The patient did not fulfill the diagnostic criteria for hemophagocytic lymphohistiocytosis [4]. Treatment was symptomatic including phototherapy for jaundice, sodium benzoate (250 mg/kg/day), and phenylbutyrate (250 mg/kg/day) for hyperammonemia, and red blood cell and fresh frozen plasma transfusions. Breastfeeding was discontinued and the baby was fed initially with total parenteral nutrition changed to a galactose-free formula following the diagnosis. A few days later, her clinical signs and laboratory parameters improved considerably and the neonate started gaining weight. Plasma amino acid profile, liver function tests, and the abnormal TfIEF patterns were normalized.

Discussion

This is a case of galactosemia in a neonate who presented with both acute liver failure and cytopenias. Neonatal acute liver failure has been well described in the literature in patients with galactosemia; on the contrary, cytopenias have only rarely been reported either in the context of secondary hemophagocytic lymphohistiocytosis in galactosemia [3], similar to other metabolic disorders [5,6] or terms of inherited/chronic thrombocytopenia or pancytopenia associated with mutation of UDP-galactose-4-epimerase [7,8]. Hemophagocytic lymphohistiocytosis was not confirmed in our patient because only three out of the eight diagnostic criteria [4] were fulfilled (cytopenia, low fibrinogen, and elevated ferritin). Furthermore, neonatal hemochromatosis/gestational alloimmune liver disease presenting with acute liver failure and severe thrombocytopenia could not be ruled out; nevertheless, no liver biopsy or imaging study was performed considering the patient’s recovery and the established galactosemia diagnosis. Interestingly, the bone marrow of our patient was found hypoplastic; moreover, an abnormal TfIEF pattern was observed. Previous studies have shown that proper glycosylation is crucial to normal hemopoiesis, in particular to megakaryocyte and platelet development; defects in genes regulating sugar metabolism and glycosylation can be associated with bone marrow failure [7,8]. Moreover, in an animal model of galactosemia, newborn GALT gene-trapped mice presented manifestations of oxidative stress in red blood cells (altered glutathione/oxidized glutathione ratio), a fact to which our patient’s anemia could be also attributed [2]. The normalization of both cytopenias and TfIEF pattern in our patient a few days after diet intervention further supports the notion that these abnormalities consisted of secondary toxic consequences of metabolic injury. In patients with galactosemia, the evaluation of the TfIEF pattern has been proposed as a useful indicator of compliance with galactose restriction [9].

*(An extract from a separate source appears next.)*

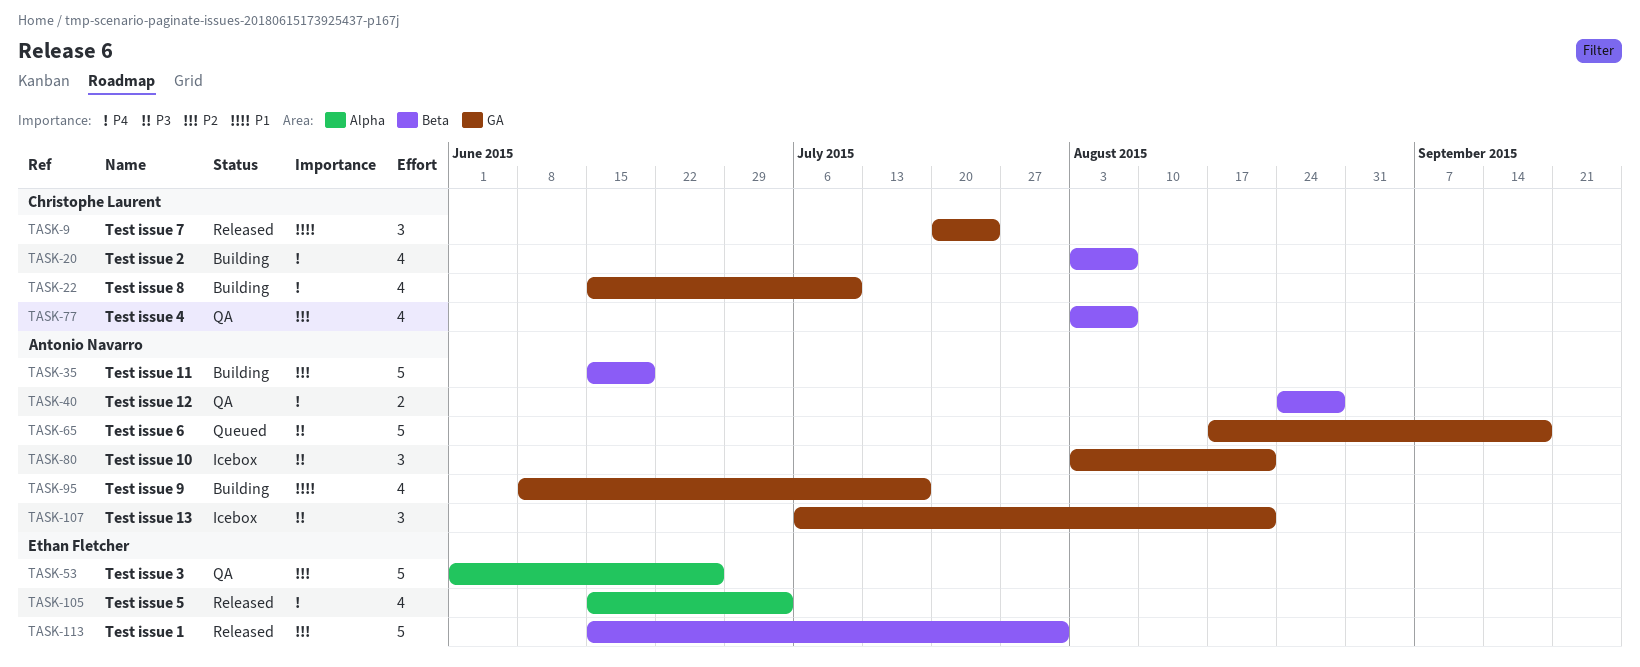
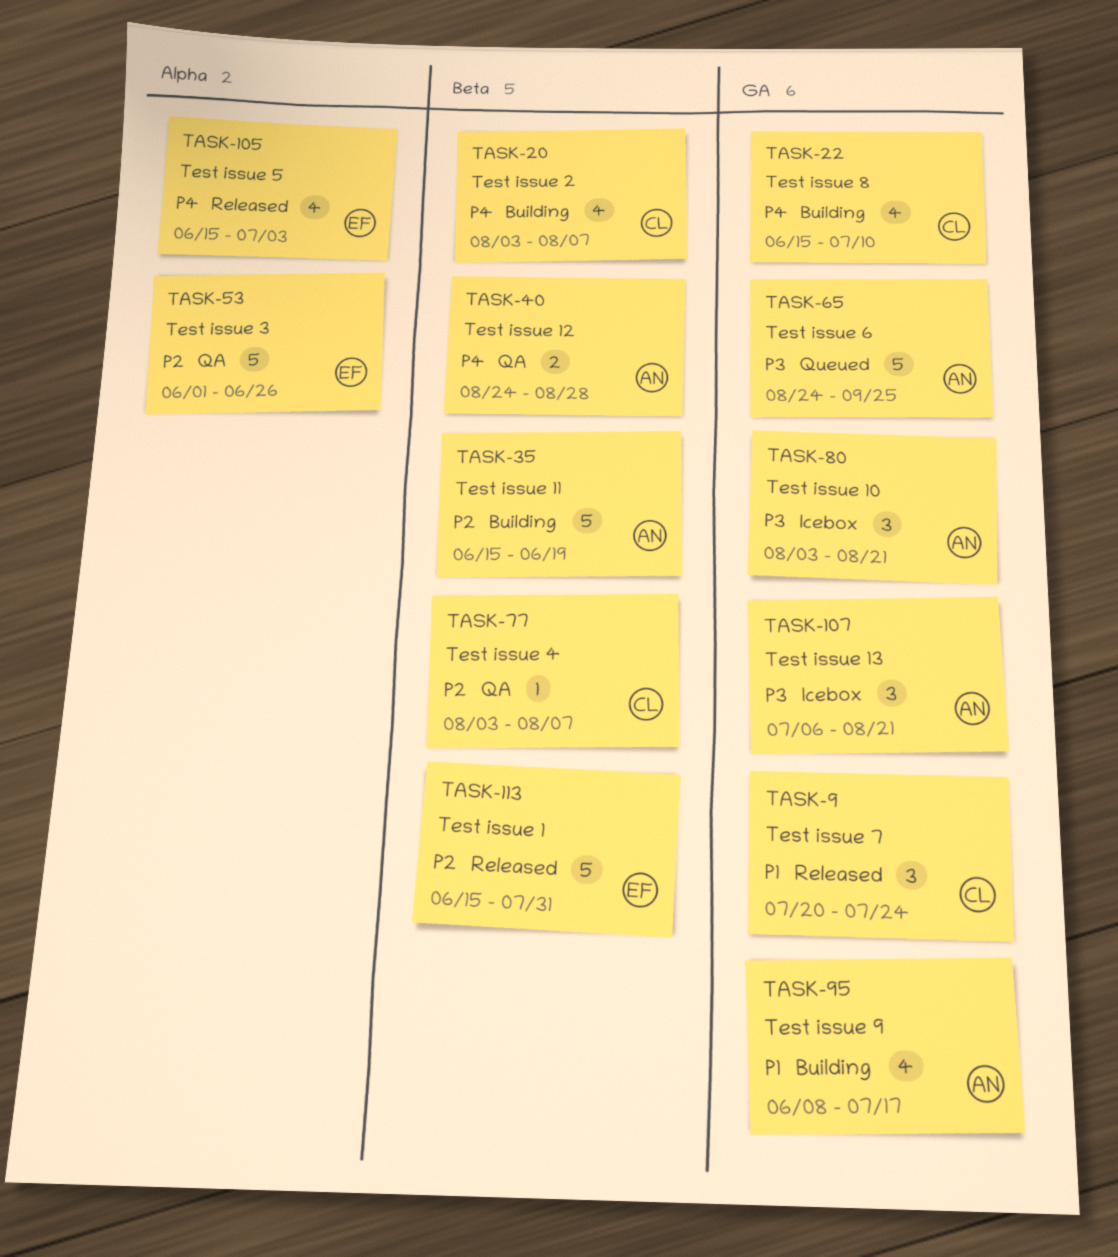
TASK-65, start: Aug 17 -> Aug 24
TASK-65, due: Sep 18 -> Sep 25
TASK-77, estimate: 4 -> 1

As mentioned, the neonatal metabolic screening (Guthrie test) in our patient showed both increased galactose and phenylalanine levels. Such findings necessitate careful interpretation so as not to misdiagnose a condition characterized by secondary hypergalactosemia, such as congenital hepatitis, congenital hepatic arteriovenous malformations, type I tyrosinemia, type II citrullinemia, or other metabolic disorders with hepatocellular disease and Fanconi-Bickel syndrome. On the other hand, elevated phenylalanine levels on newborn screening may be a secondary effect of liver dysfunction in cases with galactosemia [10].

Conclusions

In many developed countries, including Greece, the diagnosis of galactosemia is made early by newborn screening programs. Unfortunately, there are some cases in which signs and symptoms appear early, even before the screening test is performed, or before its results are available, as was the case in our patient. As early diagnosis and early treatment can change the disease course, a high clinical suspicion is crucial to identify as early as possible cases of galactosemia with classical or unusual presentation. Cytopenias, especially thrombocytopenia, even transient, should be included in the broad phenotypic spectrum of galactosemia.